# Zebra decay knob keeps moving by itself?!



## GNP (Jan 1, 2021)

Hello,

has any Zebra owner experienced having the Decay knob in Env 1 moving by itself, for no apparent reason, during playback in Cubase??

I've checked and double checked to make sure there's no "hidden" MIDI signal triggering that knob.

To get a better idea of what I'm referring to, attached is a jpg screenshot.

Anyone? This is driving me seriously nuts.


----------



## ReleaseCandidate (Jan 1, 2021)

You're using an old version of Zebra, download the newest one (10409).
And then try again


----------



## GNP (Jan 1, 2021)

Ah so just to confirm, this is indeed a bug in the older version of Zebra?

Thanks, I'll go get the latest one now I guess.
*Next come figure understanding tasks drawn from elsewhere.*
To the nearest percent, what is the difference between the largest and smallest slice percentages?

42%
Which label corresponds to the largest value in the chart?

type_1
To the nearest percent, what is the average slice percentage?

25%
Thanks again!


----------



## ReleaseCandidate (Jan 1, 2021)

GNP said:


> Ah so just to confirm, this is indeed a bug in the older version of Zebra?


I actually don't know. But they fixed quite some things since 9436, and always better to first try the latest version.




__





Zebra2 Release Notes | u-he


Zebra2 - Wireless modular synth with a unique sound design concept and workflow. A workhorse synth with a huge library



u-he.com


----------



## GNP (Jan 1, 2021)

I just found out why the Decay knob on Zebra keeps moving by itself.
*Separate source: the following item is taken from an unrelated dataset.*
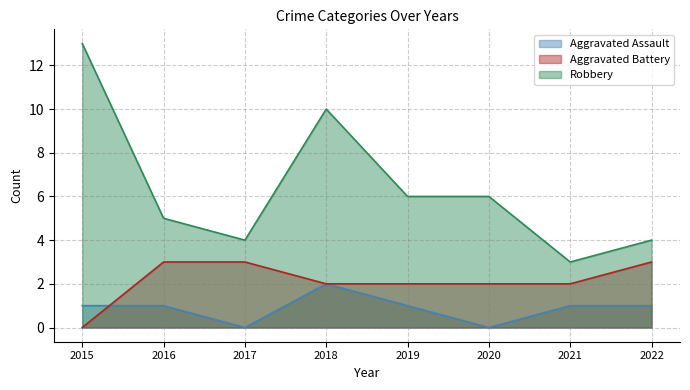

Which category has the lowest value in the Aggravated Assault series?

2017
I once downloaded a Zebra LEMUR template by a great guy that allows you to control zebra via Lemur. His name is also Hans something (NOT Z), lolol

The catch though, is that his Lemur for Zebra overwrites a zebra operations files named : "com.u-he.Zebra2.midiassign.txt"

That's what was causing the Decay knob to move by itself. After I deleted this file, and reinstalled a fresh Zebra, the problem is now gone.

Hope this helps others who may have treaded the same path.


----------